*Set problem:* Please list the statically configured settings that the patch text below says are read at boot time.

*Text section:*
================================

The current VBD layer reserves buffer space for each attached device based on
three statically configured settings which are read at boot time.
 * max_indirect_segs: Maximum amount of segments.
 * max_ring_page_order: Maximum order of pages to be used for the shared ring.
 * max_queues: Maximum of queues(rings) to be used.

But the storage backend, workload, and guest memory result in very different
tuning requirements. It's impossible to centrally predict application
characteristics so it's best to leave allow the settings can be dynamiclly
adjusted based on workload inside the Guest.

Usage:
Show current values:
cat /sys/devices/vbd-xxx/max_indirect_segs
cat /sys/devices/vbd-xxx/max_ring_page_order
cat /sys/devices/vbd-xxx/max_queues

Write new values:
echo <new value> > /sys/devices/vbd-xxx/max_indirect_segs
echo <new value> > /sys/devices/vbd-xxx/max_ring_page_order
echo <new value> > /sys/devices/vbd-xxx/max_queues

Signed-off-by: Bob Liu <bob.liu@oracle.com>
--
v2: Rename to max_ring_page_order and rm the waiting code suggested by Roger.
---
 drivers/block/xen-blkfront.c |  275 +++++++++++++++++++++++++++++++++++++++++-
 1 file changed, 269 insertions(+), 6 deletions(-)

diff --git a/drivers/block/xen-blkfront.c b/drivers/block/xen-blkfront.c
index 1b4c380..ff5ebe5 100644
--- a/drivers/block/xen-blkfront.c
+++ b/drivers/block/xen-blkfront.c
@@ -212,6 +212,11 @@ struct blkfront_info
 	/* Save uncomplete reqs and bios for migration. */
 	struct list_head requests;
 	struct bio_list bio_list;
+	/* For dynamic configuration. */
+	unsigned int reconfiguring:1;
+	int new_max_indirect_segments;
+	int max_ring_page_order;
+	int max_queues;
 };
 
 static unsigned int nr_minors;
@@ -1350,6 +1355,31 @@ static void blkif_free(struct blkfront_info *info, int suspend)
 	for (i = 0; i < info->nr_rings; i++)
 		blkif_free_ring(&info->rinfo[i]);
 
+	/* Remove old xenstore nodes. */
+	if (info->nr_ring_pages > 1)

================================

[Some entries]
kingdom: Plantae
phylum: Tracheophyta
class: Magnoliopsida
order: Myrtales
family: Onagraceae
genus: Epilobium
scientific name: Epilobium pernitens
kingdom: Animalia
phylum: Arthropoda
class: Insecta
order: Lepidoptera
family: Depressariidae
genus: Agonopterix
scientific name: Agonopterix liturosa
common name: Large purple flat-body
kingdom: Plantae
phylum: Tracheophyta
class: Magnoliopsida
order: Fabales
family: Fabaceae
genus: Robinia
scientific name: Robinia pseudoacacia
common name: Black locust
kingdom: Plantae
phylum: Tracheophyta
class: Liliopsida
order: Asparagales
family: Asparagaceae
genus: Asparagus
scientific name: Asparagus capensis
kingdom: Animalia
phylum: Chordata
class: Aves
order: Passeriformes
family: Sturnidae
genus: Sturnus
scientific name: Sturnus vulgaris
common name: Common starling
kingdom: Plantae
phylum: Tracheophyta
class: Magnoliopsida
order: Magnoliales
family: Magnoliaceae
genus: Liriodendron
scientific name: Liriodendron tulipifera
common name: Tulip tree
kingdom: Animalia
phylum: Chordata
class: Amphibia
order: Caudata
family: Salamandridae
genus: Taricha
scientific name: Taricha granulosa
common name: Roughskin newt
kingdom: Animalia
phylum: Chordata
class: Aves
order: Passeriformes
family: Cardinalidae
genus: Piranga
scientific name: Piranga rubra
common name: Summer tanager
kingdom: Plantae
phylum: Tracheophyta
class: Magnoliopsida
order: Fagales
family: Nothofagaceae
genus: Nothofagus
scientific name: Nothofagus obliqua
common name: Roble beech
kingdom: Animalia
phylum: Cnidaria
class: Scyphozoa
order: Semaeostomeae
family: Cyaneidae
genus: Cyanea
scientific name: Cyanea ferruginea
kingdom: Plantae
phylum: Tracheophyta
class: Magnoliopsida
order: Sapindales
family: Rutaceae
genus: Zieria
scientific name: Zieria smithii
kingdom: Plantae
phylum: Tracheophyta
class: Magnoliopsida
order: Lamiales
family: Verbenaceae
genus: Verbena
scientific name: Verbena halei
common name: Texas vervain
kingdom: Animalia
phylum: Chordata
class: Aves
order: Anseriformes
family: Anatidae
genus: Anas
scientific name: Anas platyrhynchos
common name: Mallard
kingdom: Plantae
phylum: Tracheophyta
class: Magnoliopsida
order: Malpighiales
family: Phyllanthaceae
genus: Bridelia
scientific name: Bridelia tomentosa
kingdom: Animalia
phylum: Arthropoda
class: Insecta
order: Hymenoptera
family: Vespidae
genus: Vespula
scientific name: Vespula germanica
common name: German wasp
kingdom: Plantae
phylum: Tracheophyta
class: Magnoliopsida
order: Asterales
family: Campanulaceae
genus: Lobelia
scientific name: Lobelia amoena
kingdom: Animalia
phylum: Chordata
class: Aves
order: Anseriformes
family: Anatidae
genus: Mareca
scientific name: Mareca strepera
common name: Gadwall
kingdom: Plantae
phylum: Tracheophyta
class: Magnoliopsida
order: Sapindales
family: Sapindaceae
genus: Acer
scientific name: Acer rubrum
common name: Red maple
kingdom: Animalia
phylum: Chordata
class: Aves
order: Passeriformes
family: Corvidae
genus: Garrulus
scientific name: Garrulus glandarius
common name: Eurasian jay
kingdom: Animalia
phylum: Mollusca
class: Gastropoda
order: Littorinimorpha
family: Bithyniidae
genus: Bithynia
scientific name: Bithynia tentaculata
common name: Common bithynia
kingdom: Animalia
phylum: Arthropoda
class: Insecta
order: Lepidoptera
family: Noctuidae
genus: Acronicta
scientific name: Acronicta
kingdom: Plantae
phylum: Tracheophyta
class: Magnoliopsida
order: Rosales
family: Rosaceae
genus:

================================

*Correct output:*
max_indirect_segs
max_ring_page_order
max_queues